→ Saved data entries:
········

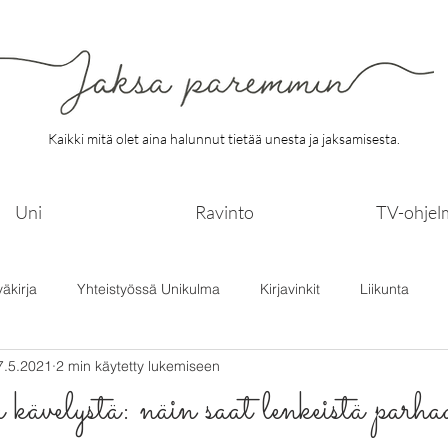
Kaikki mitä olet aina halunnut tietää unesta ja jaksamisesta.
Uni
Ravinto
TV-ohjel
väkirja
Yhteistyössä Unikulma
Kirjavinkit
Liikunta
7.5.2021
2 min käytetty lukemiseen
kävelystä: näin saat lenkeistä parha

········

Turn every line of text in the records above into a JSON list of strings, one string per line, with blank lines left out. Leave the pictures out of the answer.

→ OUTPUT:
[
  "Kaikki mitä olet aina halunnut tietää unesta ja jaksamisesta.",
  "Uni",
  "Ravinto",
  "TV-ohjel",
  "väkirja",
  "Yhteistyössä Unikulma",
  "Kirjavinkit",
  "Liikunta",
  "7.5.2021",
  "2 min käytetty lukemiseen",
  "kävelystä: näin saat lenkeistä parha"
]